Excerpted passage:
━━━━

To start, the nuclear family will no longer be the norm, it will be common to have more pets than children, and space — yes, outer space — will be a popular vacation destination.

Plus, Betas will be working in jobs not yet invented and have more than three distinct career paths in their lifetimes.
(They can be an entrepreneur, spaceship pilot, and a petsitter.) The government may not even print cash anymore because Betas won’t use it.

Prudential’s research included a literature review, expert interviews, focus groups and a survey panel of about 2,000 Americans, including would-be parents and grandparents of the Beta generation, which will encompass everyone born through 2039.

One thing that isn’t expected to change is the risk of being unprepared for retirement. More than half of the survey respondents think Betas will struggle to save enough for a secure retirement. (As wild as it sounds, these babies will reach today’s notion of “retirement age” in the 2090s or 2100.) And enough will be nearly $1.9 million, though many of the older survey respondents predict they’ll need to have saved even more — over $5 million.

━━━━

Data shown:
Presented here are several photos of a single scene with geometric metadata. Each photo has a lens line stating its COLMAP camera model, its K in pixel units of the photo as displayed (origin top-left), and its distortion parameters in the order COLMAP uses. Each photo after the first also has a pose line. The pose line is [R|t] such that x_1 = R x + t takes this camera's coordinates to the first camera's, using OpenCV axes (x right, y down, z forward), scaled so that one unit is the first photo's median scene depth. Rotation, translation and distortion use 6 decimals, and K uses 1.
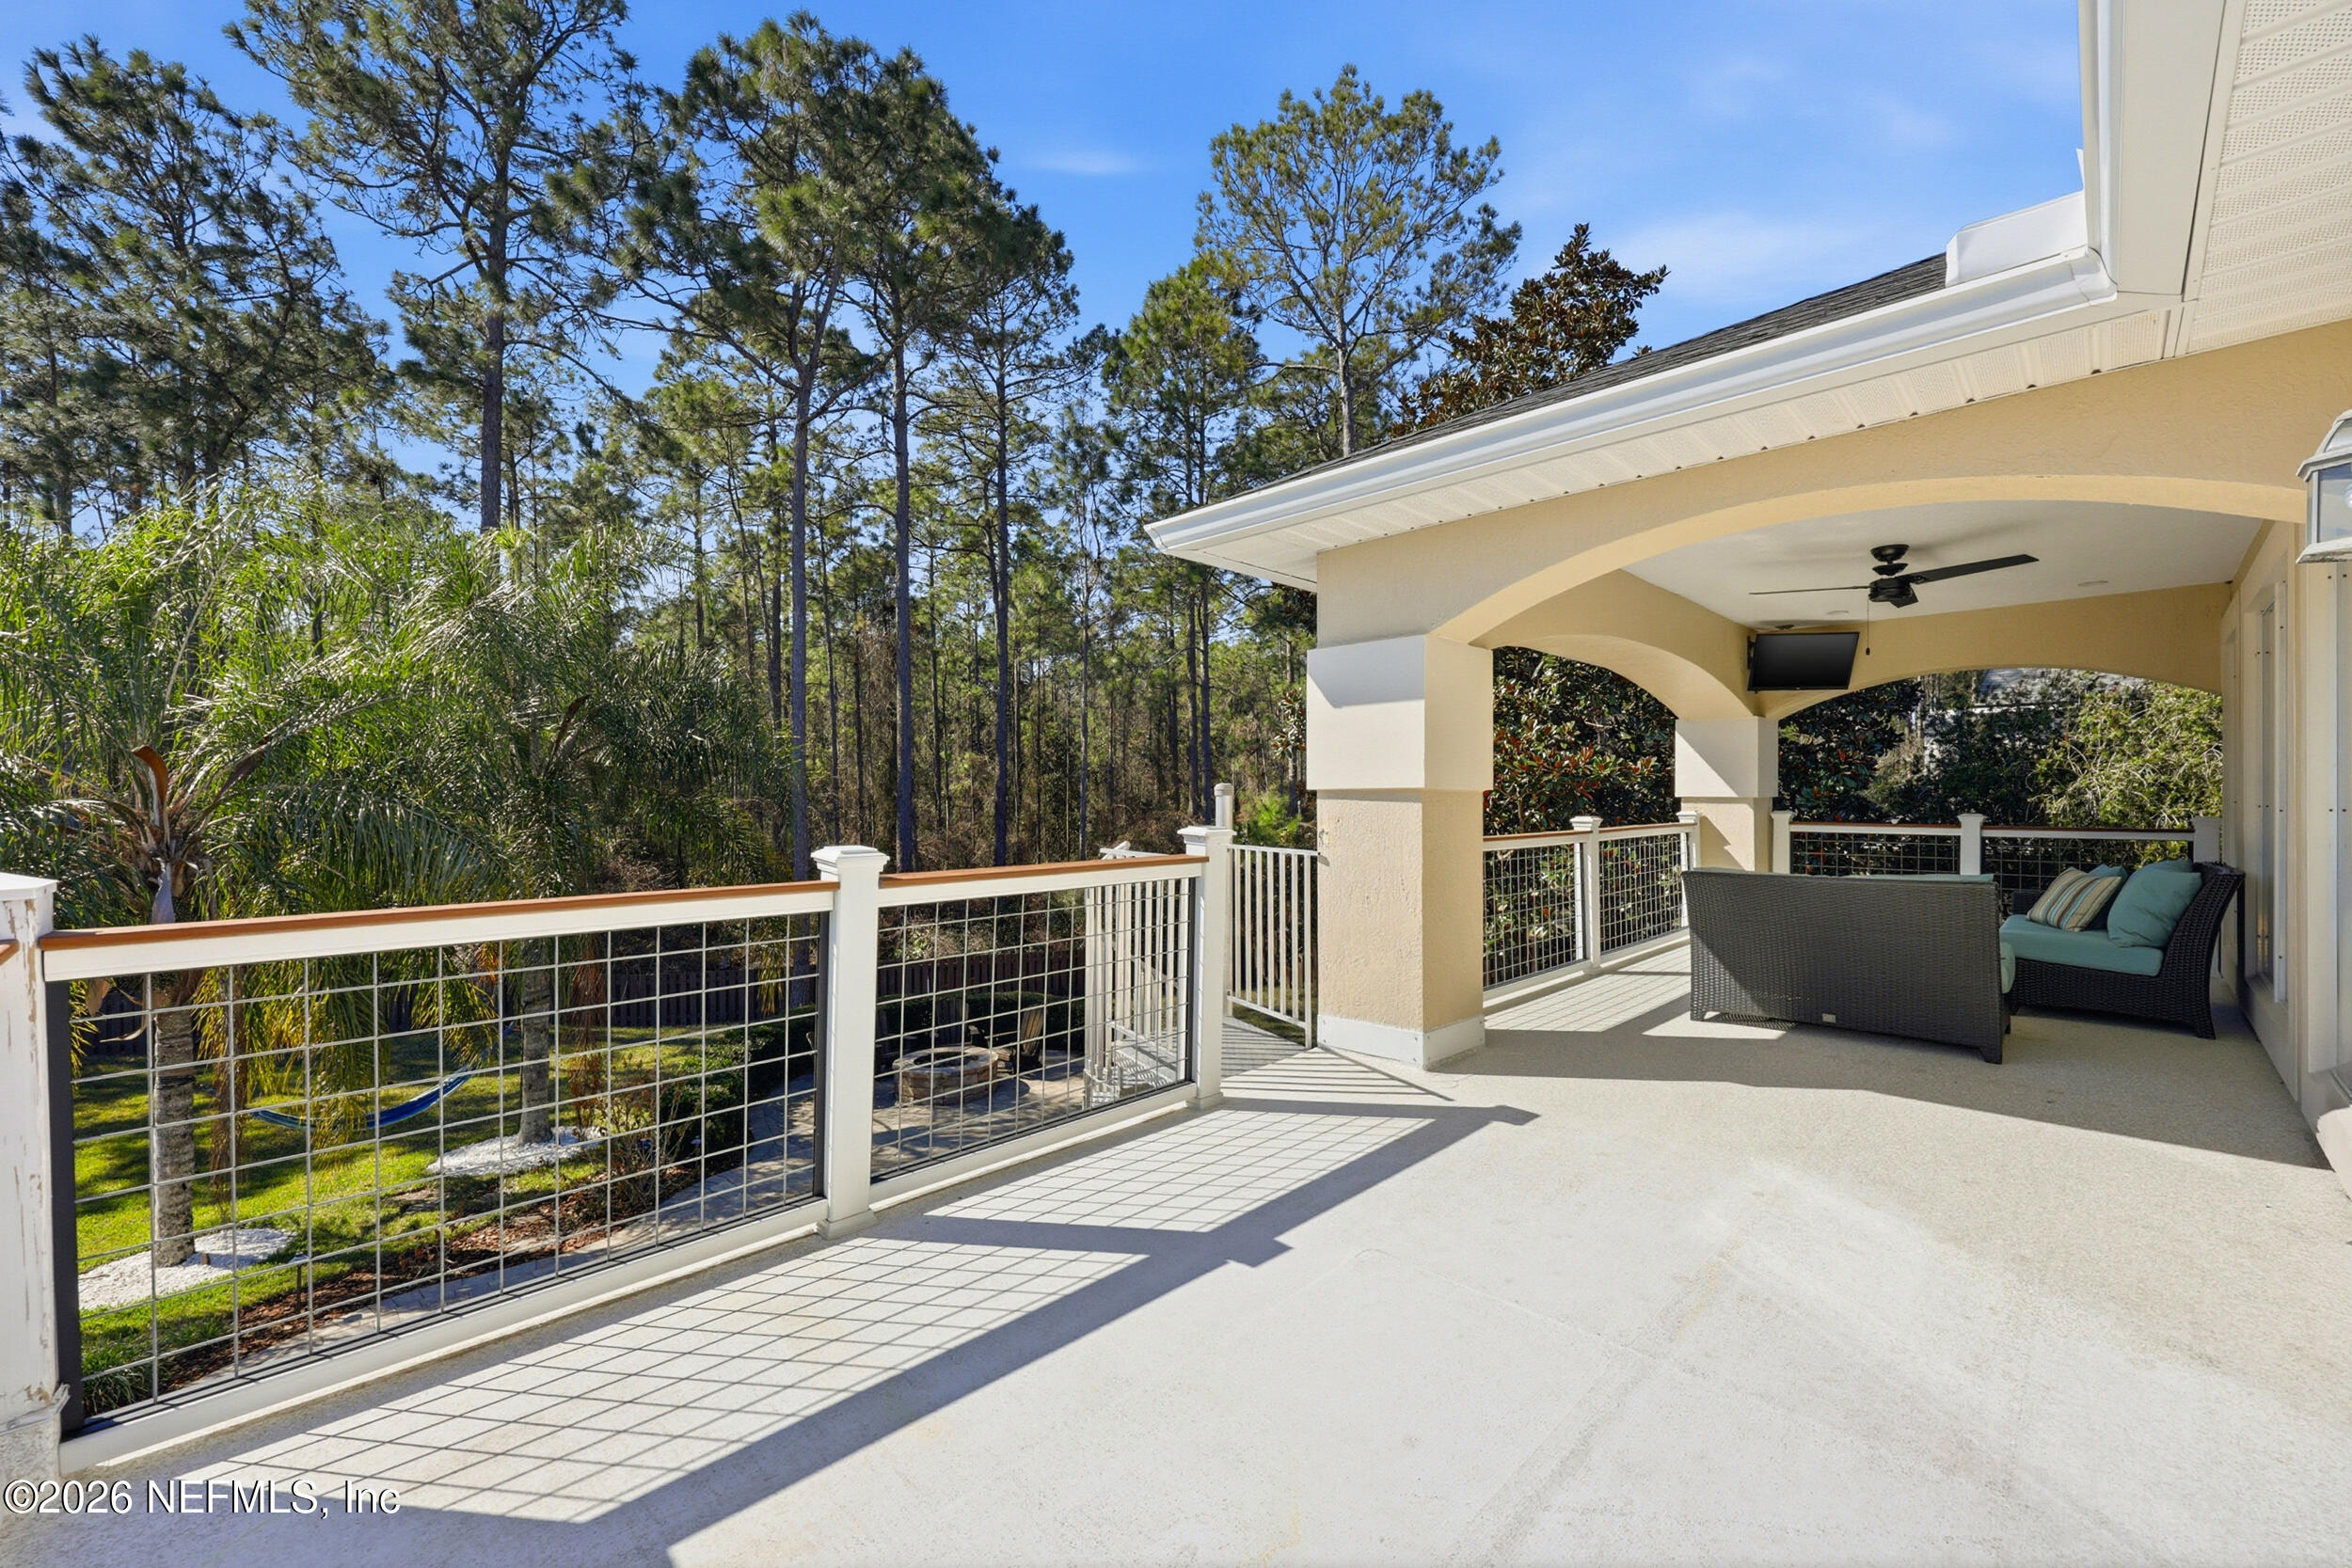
lens RADIAL K [[935.5, 0, 1176.0], [0, 935.5, 784.0], [0, 0, 1]] dist [0.001958, -0.000808]
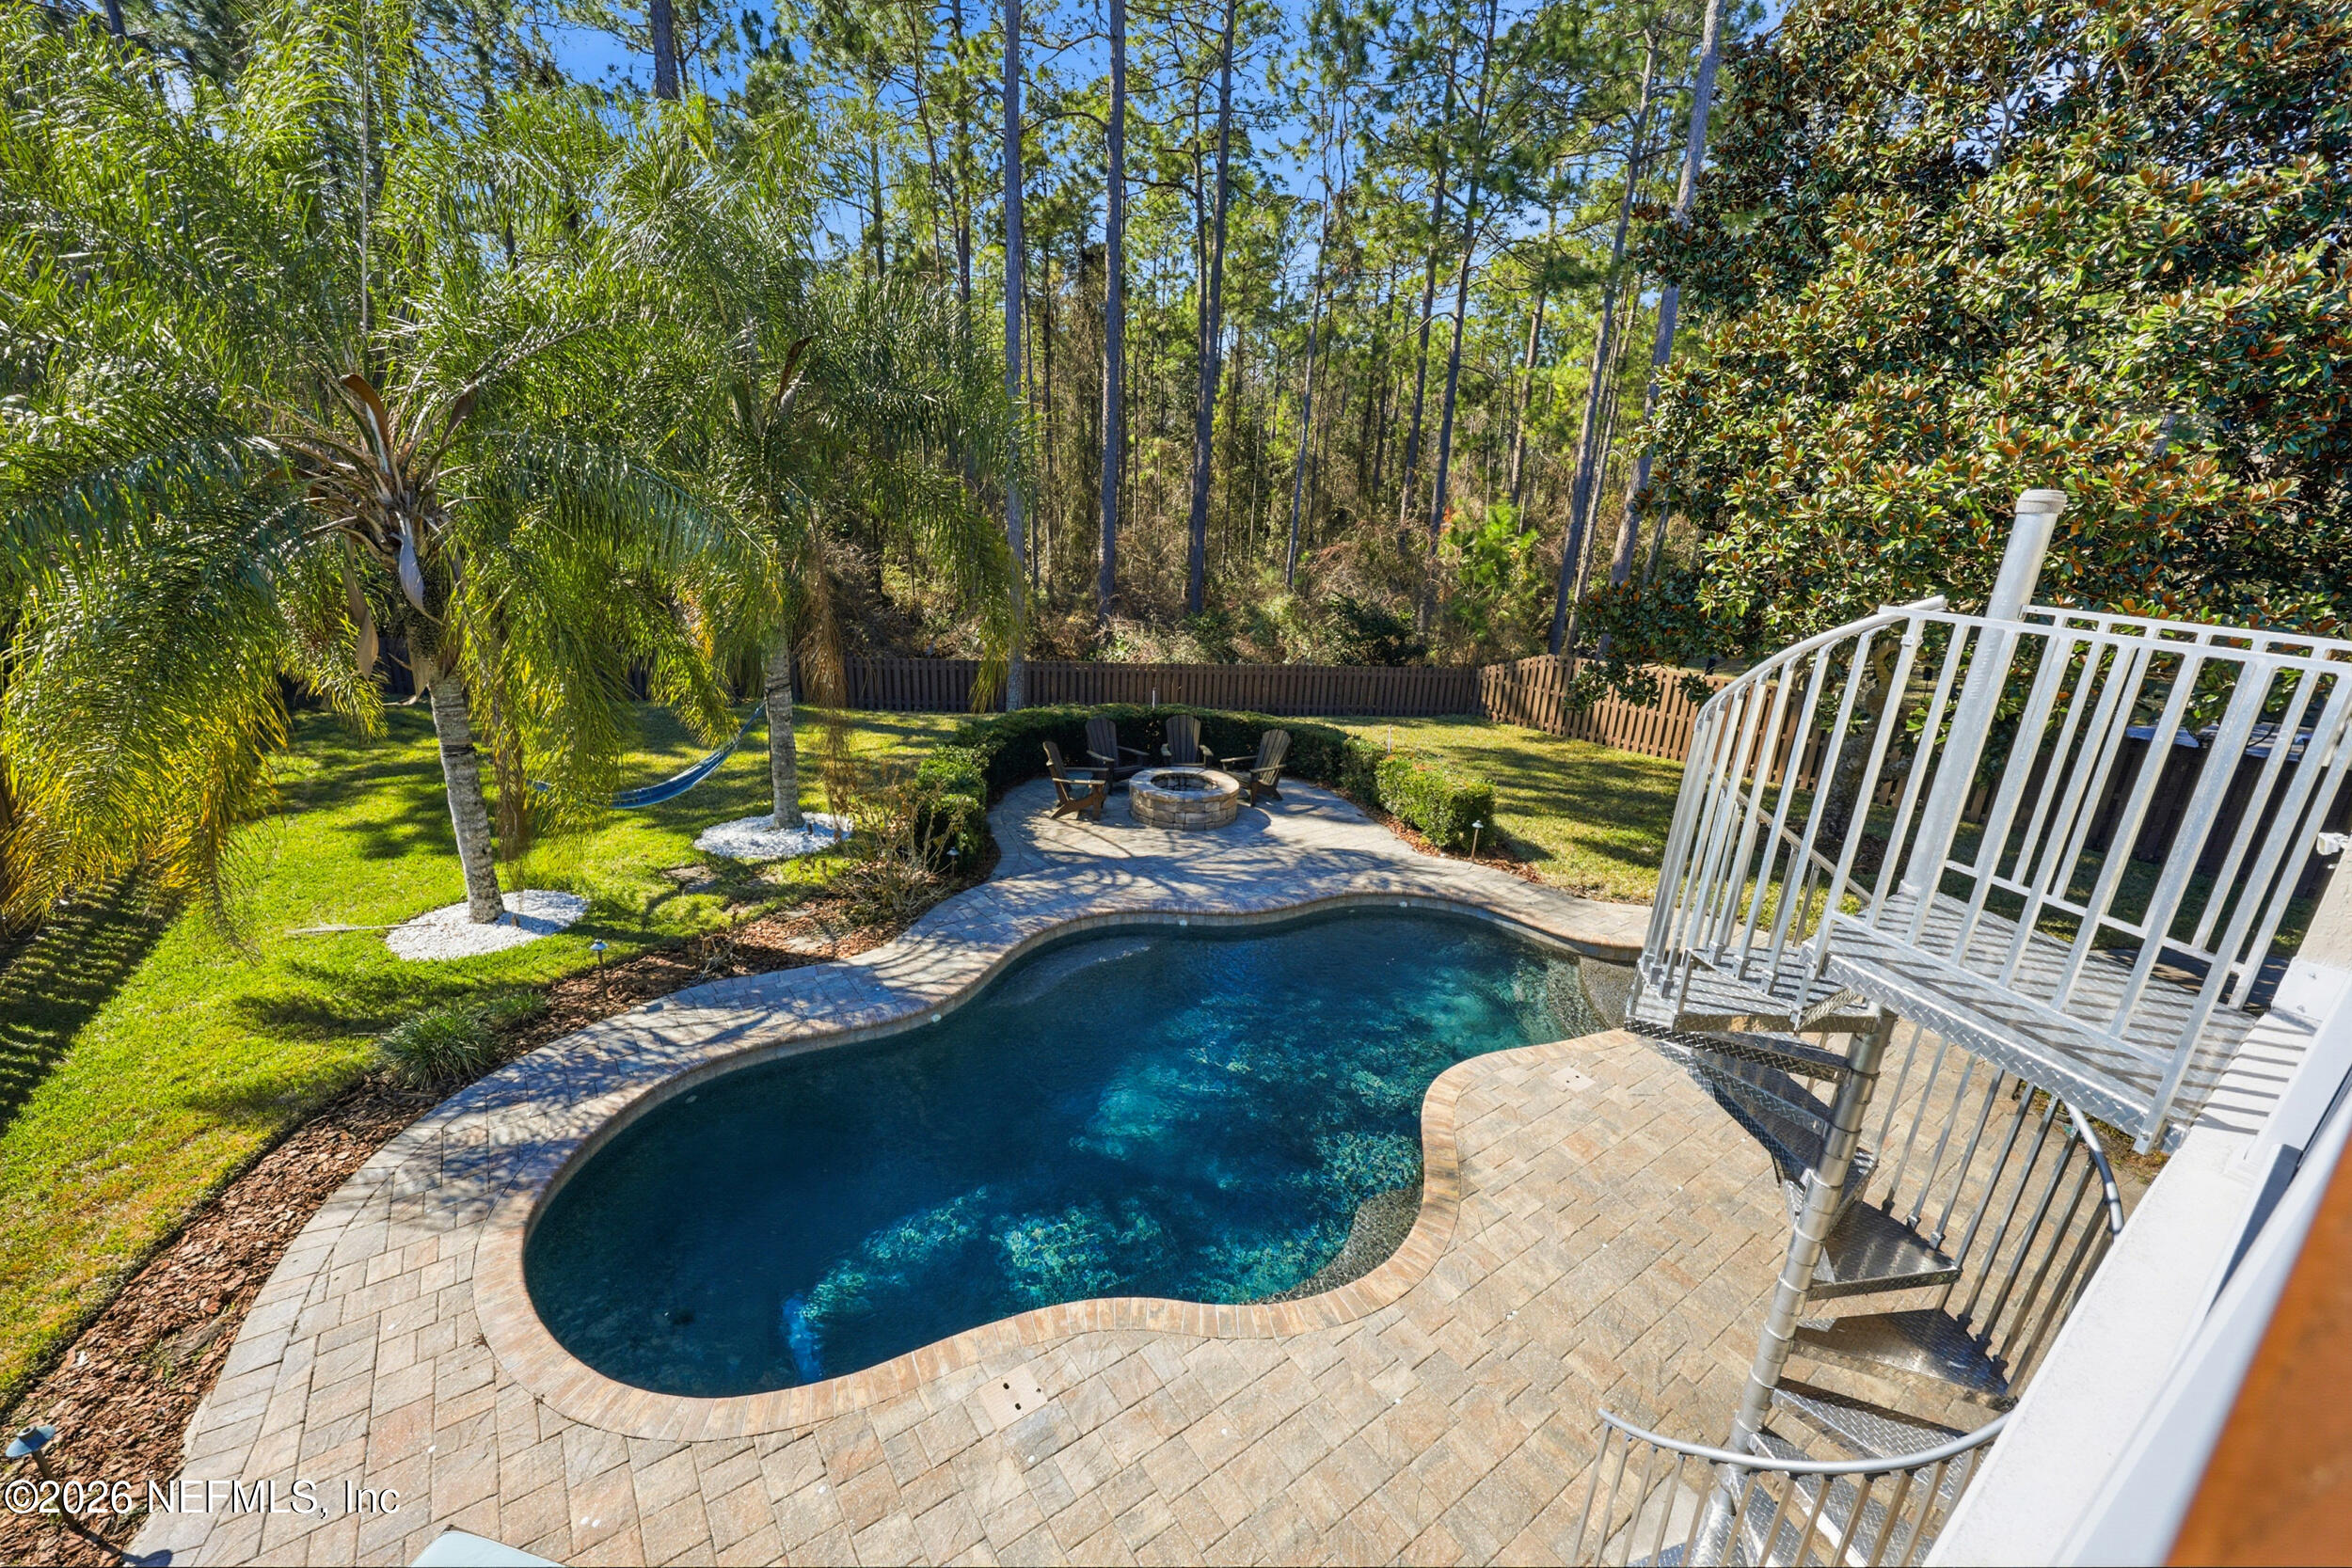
lens RADIAL K [[935.5, 0, 1176.0], [0, 935.5, 784.0], [0, 0, 1]] dist [0.001958, -0.000808]
pose [[0.983181, 0.104308, -0.149919, -0.160119], [-0.053387, 0.949150, 0.310266, 0.007512], [0.174659, -0.297044, 0.938754, 0.179372]]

━━━━

Problems and tasks:
[1] In the Generation Beta passage, roughly how many Americans took part in Prudential's survey panel?
[2] Write out the Generation Beta passage word for word, from "One thing that" to "over $5 million.".

Responses by item number:
[1] About 2,000 Americans.

[2]
One thing that isn’t expected to change is the risk of being unprepared for retirement. More than half of the survey respondents think Betas will struggle to save enough for a secure retirement. (As wild as it sounds, these babies will reach today’s notion of “retirement age” in the 2090s or 2100.) And enough will be nearly $1.9 million, though many of the older survey respondents predict they’ll need to have saved even more — over $5 million.